[Work to complete] In every one of the records below, change each "Transcribe" to "Write out" and reproduce all the lines, leaving everything else unchanged.

● ● ● ●

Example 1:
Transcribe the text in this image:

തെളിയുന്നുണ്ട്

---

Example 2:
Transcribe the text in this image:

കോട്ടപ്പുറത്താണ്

● ● ● ●

[Answer to this exercise]
Example 1:
Write out the text in this image:

തെളിയുന്നുണ്ട്

---

Example 2:
Write out the text in this image:

കോട്ടപ്പുറത്താണ്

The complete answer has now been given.